▸ What you need to do
Would you work out how many lines below include the word "left"? Only that number is wanted.

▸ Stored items
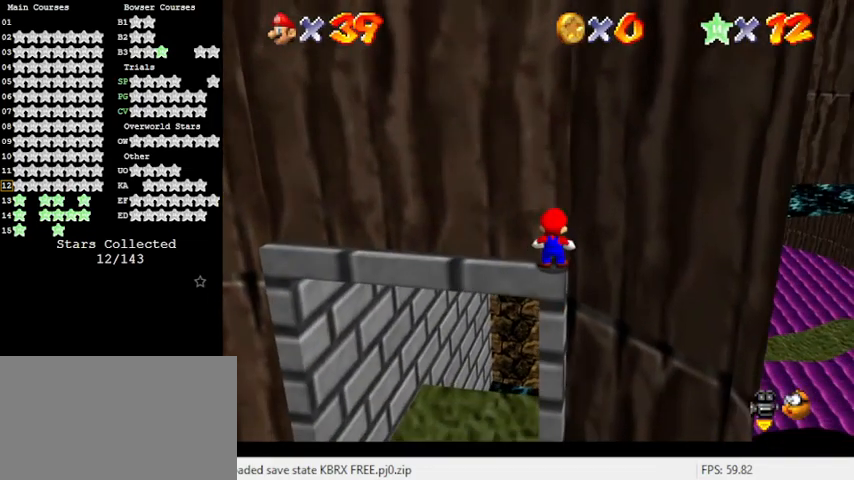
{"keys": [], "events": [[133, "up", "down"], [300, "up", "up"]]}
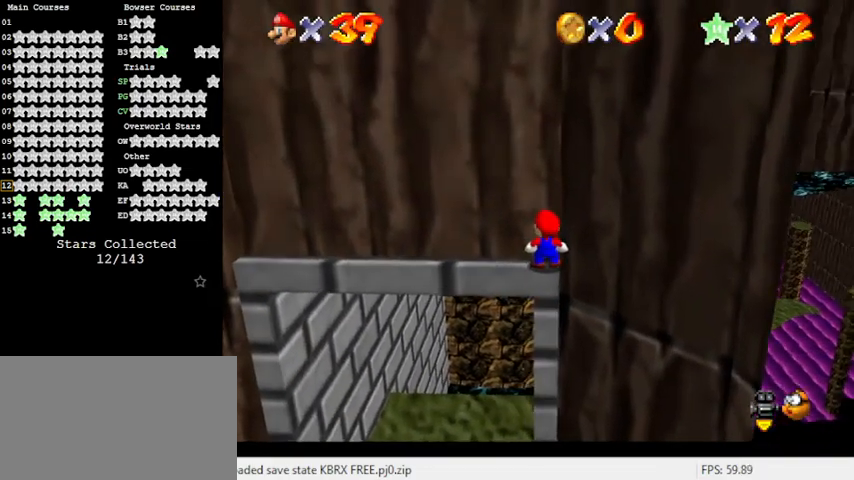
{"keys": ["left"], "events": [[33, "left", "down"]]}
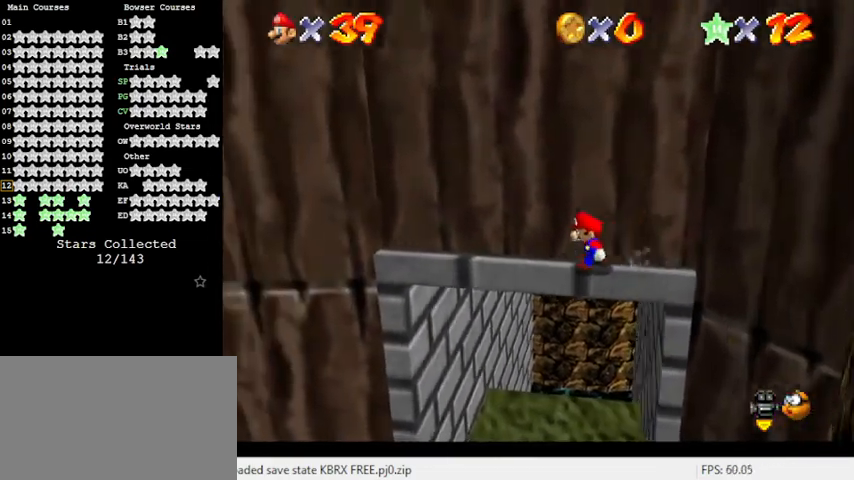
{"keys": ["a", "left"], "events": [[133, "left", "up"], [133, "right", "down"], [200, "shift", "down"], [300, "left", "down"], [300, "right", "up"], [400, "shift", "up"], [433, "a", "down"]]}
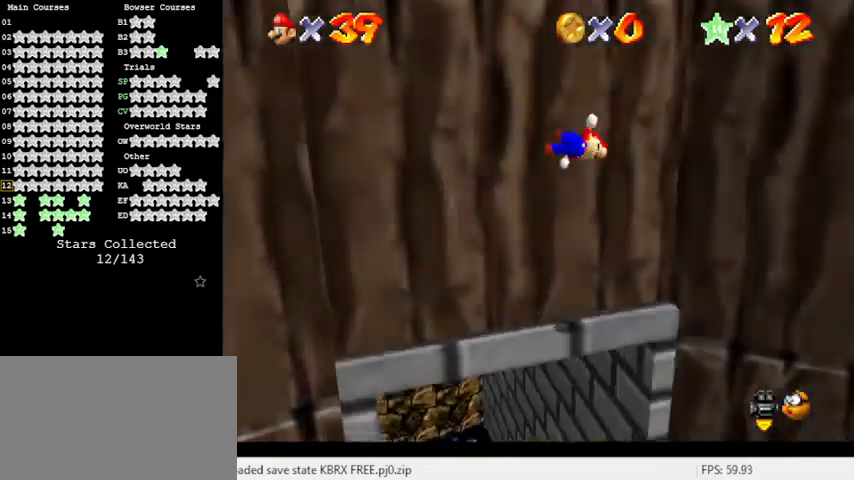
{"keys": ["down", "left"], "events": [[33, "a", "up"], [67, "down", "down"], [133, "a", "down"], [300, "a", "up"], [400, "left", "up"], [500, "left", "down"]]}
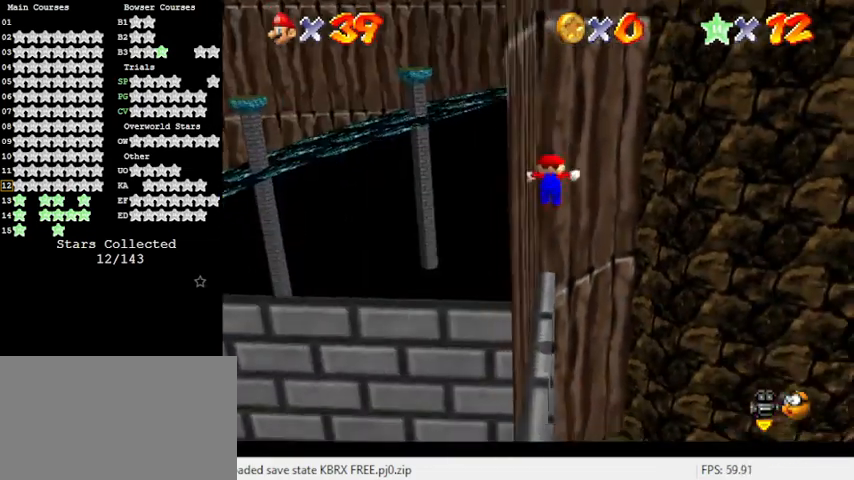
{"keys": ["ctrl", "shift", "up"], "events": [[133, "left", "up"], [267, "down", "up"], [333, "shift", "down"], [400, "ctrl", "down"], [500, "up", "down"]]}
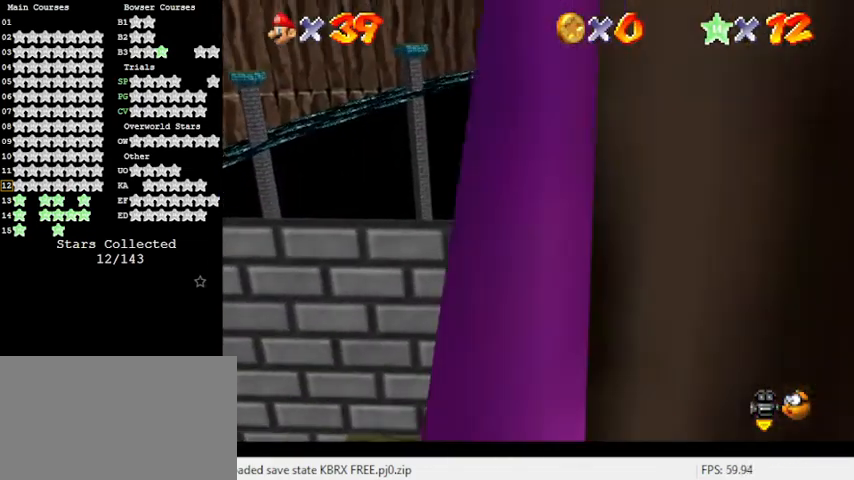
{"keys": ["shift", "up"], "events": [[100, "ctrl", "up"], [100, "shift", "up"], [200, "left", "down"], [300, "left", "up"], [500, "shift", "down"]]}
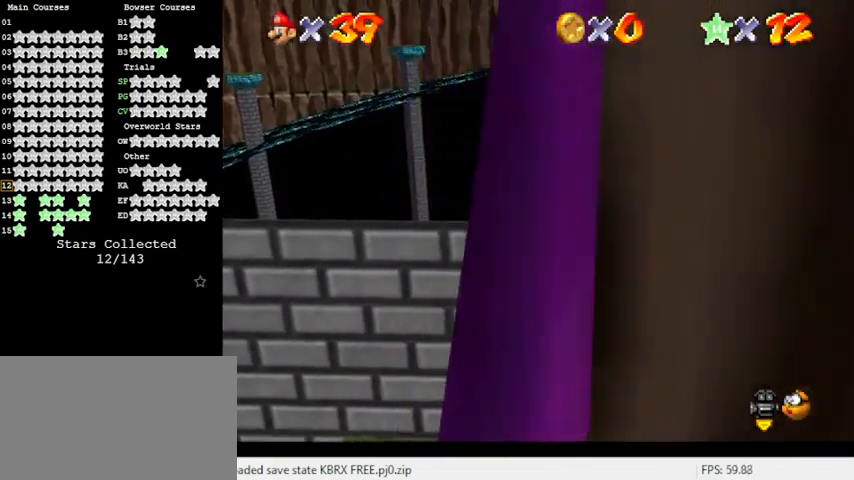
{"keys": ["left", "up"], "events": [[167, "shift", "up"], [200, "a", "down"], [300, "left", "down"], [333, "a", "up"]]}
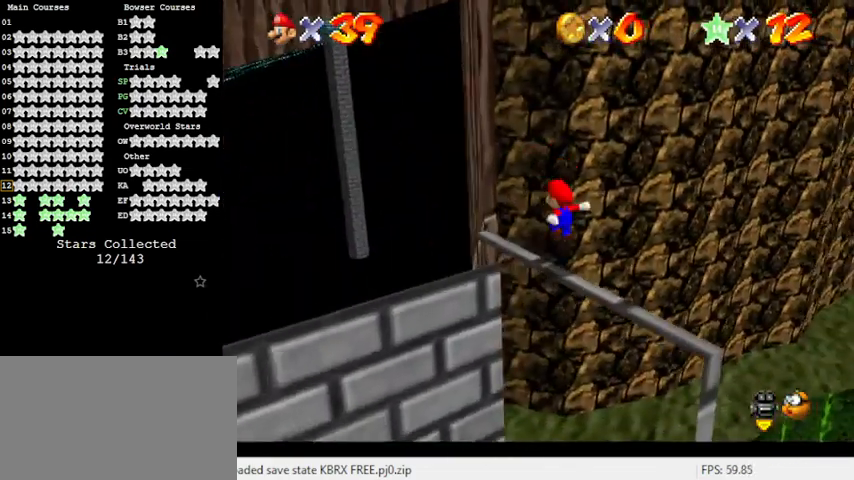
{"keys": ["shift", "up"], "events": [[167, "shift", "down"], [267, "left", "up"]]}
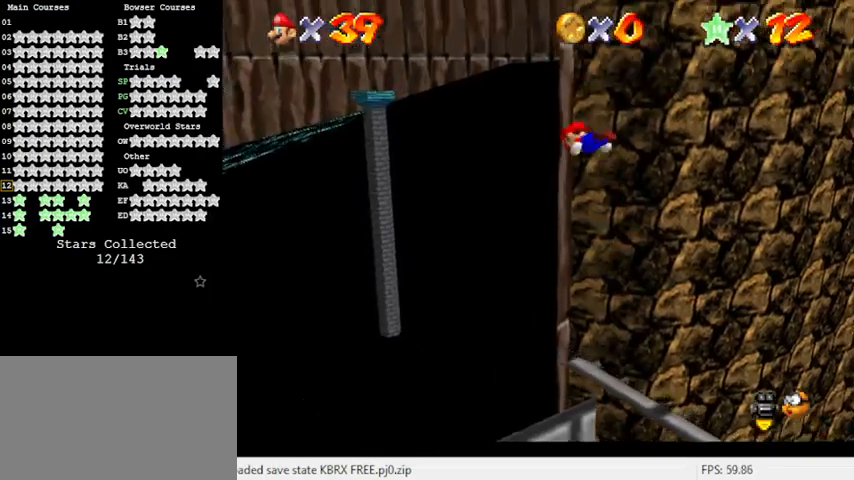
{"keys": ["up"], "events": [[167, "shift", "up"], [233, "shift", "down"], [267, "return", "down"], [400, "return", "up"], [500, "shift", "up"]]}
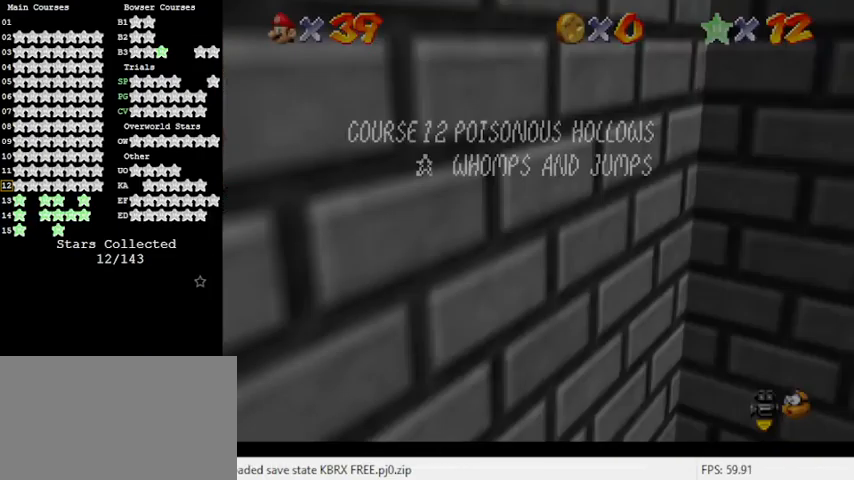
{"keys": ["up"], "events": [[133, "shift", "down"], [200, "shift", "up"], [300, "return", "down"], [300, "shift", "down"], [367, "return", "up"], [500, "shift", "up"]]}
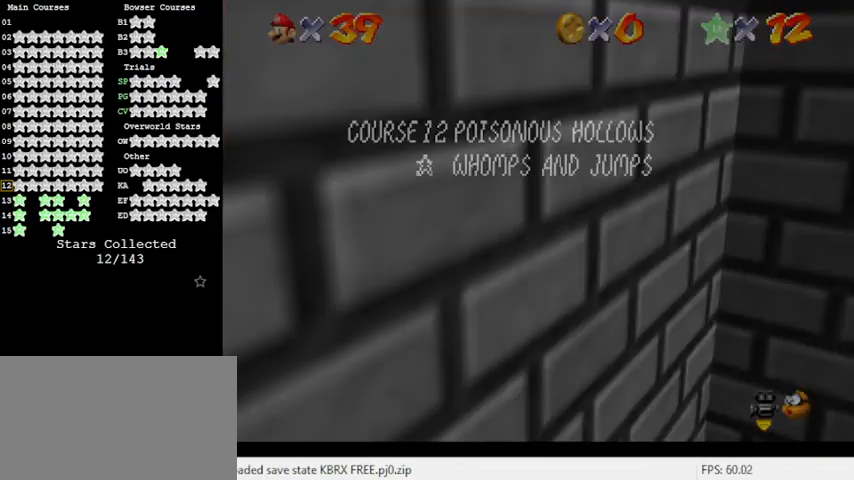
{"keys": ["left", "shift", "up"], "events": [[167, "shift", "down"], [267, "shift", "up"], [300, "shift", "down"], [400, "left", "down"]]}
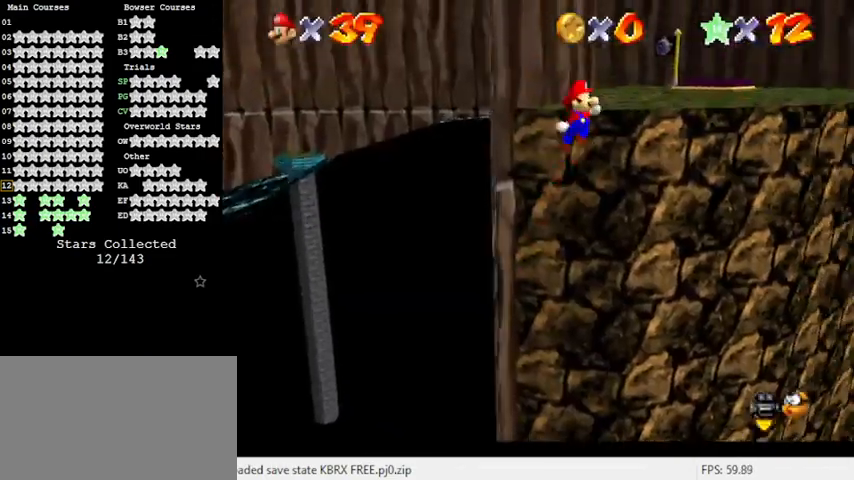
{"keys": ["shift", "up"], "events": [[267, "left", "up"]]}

▸ Solution for this problem
9